-|I Don't Smile continues |-

-| N O W | -

I bite my lip as my bare feet touch down on the ice-cold ground, hard under my dry skin. Gripping the rail of my bed, I steady myself, my knuckles alabaster. A nurse scurries over, placing a gentle hand on the small of my back, holding me there. I don't say anything, bar one word.

"Socks." My throat still feels like sandpaper. Dry, scratchy. She nods, ensuring I'm stable before rushing away. Why is everything so silent, so starched, so white? Why does everything have to be so clinical? It's draining me. I feel more and more exhausted every day. Everything's a strain, a struggle. I feel like giving up. But I can't, that's not fair on everyone else.

The doors swings and the nurse scuttles in. I lift my eyes before dropping them again. I don't say anything as she helps me put the soft material over my numb feet. I have no idea where she found them. I don't ask. I don't care. They're socks. I don't do small talk—it's overrated. She smiles a little, trying to force one from me. I don't move. My features remain muted. She sighs to herself and scampers off. I'm left—once again, alone.

The clock ticks above me, marking every passing minute. I study the larger hand, using it as a distraction. One, two, three, four, five. One, two, three, four, five. Methodical. One, two, three, four, five. Constant. One, two, three—

The doors swing again and Lou bursts through. I sink down in the starched sheets, seeking comfort. I'd been too immersed in distracting myself, I hadn't noticed the little hand gaining on seven. Visiting time.

"Amy."

I don't move. I don't smile.

She sits. I stare. She fidgets, uncomfortable, placing her bag on the ground.

"Are you feeling better?" She asks tentatively, trying to make me speak.

I stare straight ahead, my nails digging in my skin.

"We miss you." She says quietly.

I miss Mom too. I don't say that though.

"The doctor said you'll be discharged soon." She says, almost reassuring herself. How clinical does that sound? Not 'you'll be home', but 'you'll be discharged'. It sounds so... impersonal. She's right, it won't be home anymore. Not now. Not ever.

My heart aches just thinking about the ranch and the one person missing. What will I do when I get out? Will it ever go back to normal? No.

Everything is going to be different.

"There's a new stable hand coming." She tells me, but I don't listen.

What about Heartland? We don't have Mom anymore. I dig my nails further in my skin, ignoring the sharp pain. How can we keep Heartland going? It's impossible. It'll never work. The one thing Mom left will be gone. Dead—

"Mom hired him." She adds. My head shoots up. But still, I don't utter a word. Her eyes flicker to mine and she smiles a tiny bit. She finally has my attention for the first time in weeks. That's all though, it's not like she's one the lottery. "He's on probation."

I frown. He's done wrong? I turn my head and resume my staring. Lou sighs, shifting in her seat, about to leave when the doors swing once again. The third time this morning.

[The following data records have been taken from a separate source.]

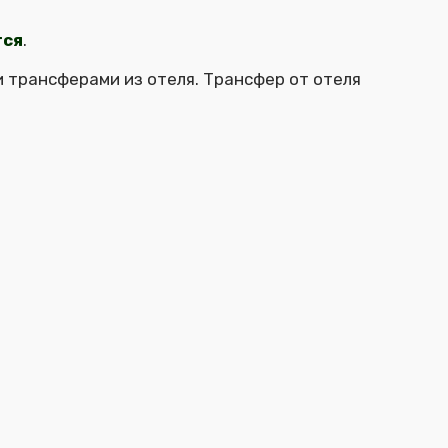
тся
.
и трансферами из отеля. Трансфер от отеля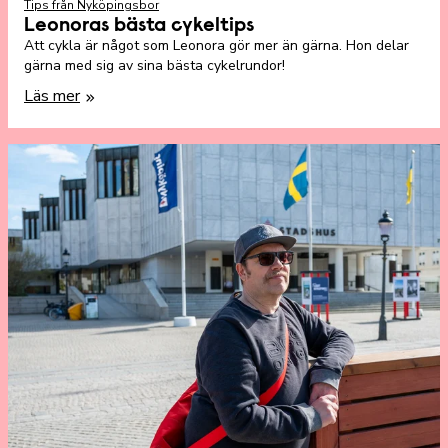
Tips från Nyköpingsbor
Leonoras bästa cykeltips
Att cykla är något som Leonora gör mer än gärna. Hon delar
gärna med sig av sina bästa cykelrundor!
Läs mer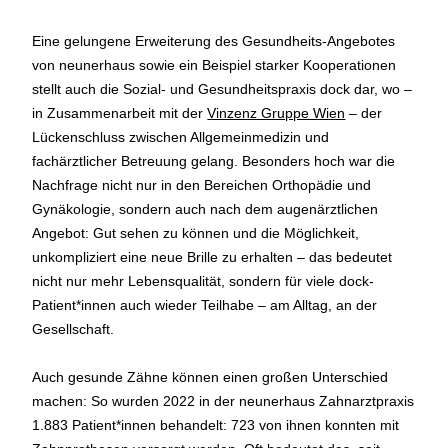
Eine gelungene Erweiterung des Gesundheits-Angebotes
von neunerhaus sowie ein Beispiel starker Kooperationen
stellt auch die Sozial- und Gesundheitspraxis dock dar, wo –
in Zusammenarbeit mit der
Vinzenz Gruppe Wien
– der
Lückenschluss zwischen Allgemeinmedizin und
fachärztlicher Betreuung gelang. Besonders hoch war die
Nachfrage nicht nur in den Bereichen Orthopädie und
Gynäkologie, sondern auch nach dem augenärztlichen
Angebot: Gut sehen zu können und die Möglichkeit,
unkompliziert eine neue Brille zu erhalten – das bedeutet
nicht nur mehr Lebensqualität, sondern für viele dock-
Patient*innen auch wieder Teilhabe – am Alltag, an der
Gesellschaft.
Auch gesunde Zähne können einen großen Unterschied
machen: So wurden 2022 in der neunerhaus Zahnarztpraxis
1.883 Patient*innen behandelt: 723 von ihnen konnten mit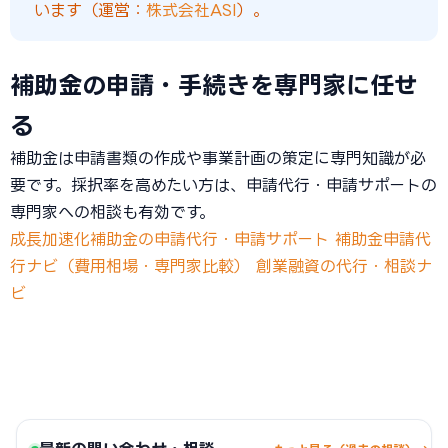
います（運営：
株式会社ASI
）。
補助金の申請・手続きを専門家に任せ
る
補助金は申請書類の作成や事業計画の策定に専門知識が必
要です。採択率を高めたい方は、申請代行・申請サポートの
専門家への相談も有効です。
成長加速化補助金の申請代行・申請サポート
補助金申請代
行ナビ（費用相場・専門家比較）
創業融資の代行・相談ナ
ビ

The doctor walks towards me, plucking the clipboard from its holder. He nods at Lou. She smiles weakly. I have to remind myself sometimes, I'm not the only one who lost my mom. He lifts his head slowly to look directly at me. I do not meet his gaze.

"Morning, Amy." He says cheerfully, like there's nothing wrong at all. I flinch at his obvious happiness but otherwise remain motionless. He drops his head again, scanning through my notes. "You can go home tomorrow." Home. Not home.

I continue to stare at nothing. The white wall now engraved in my mind. I don't care. He sighs, the creases of his eyes showing in my peripheral vision. After a moment though, they're gone. He forces a smile and looks to Lou. "Could you possibly fill out the papers?"

She nods, glancing at me before rising. She squeezes my hand, "Bye, Amy." She says. "I'll see you soon." And she's gone. The doctor follows her out of the swinging doors, the clipboard having been returned to its rightful position.

I sink further in my white sheets, shuttering my eyes. For now: seeking the darkness.

-|THEN|-

Metal rings. Rain thrashes down, pelting off the crushed remains. They kick and cry in agony, trying in vain to be heard.

There are still no lights, no life, just the pitch black sky and the harsh, hailing winds. A young girl screams in anguish, pushing, and pushing against the cold, heartless, metal.

No one hears them. They fall quiet, and she breaks down in sobs, yelling every so often. All her cries, all of his, fall on death ears. They are alone.

Together: yet so alone.


Nurse's review of this chapter: Poor girl.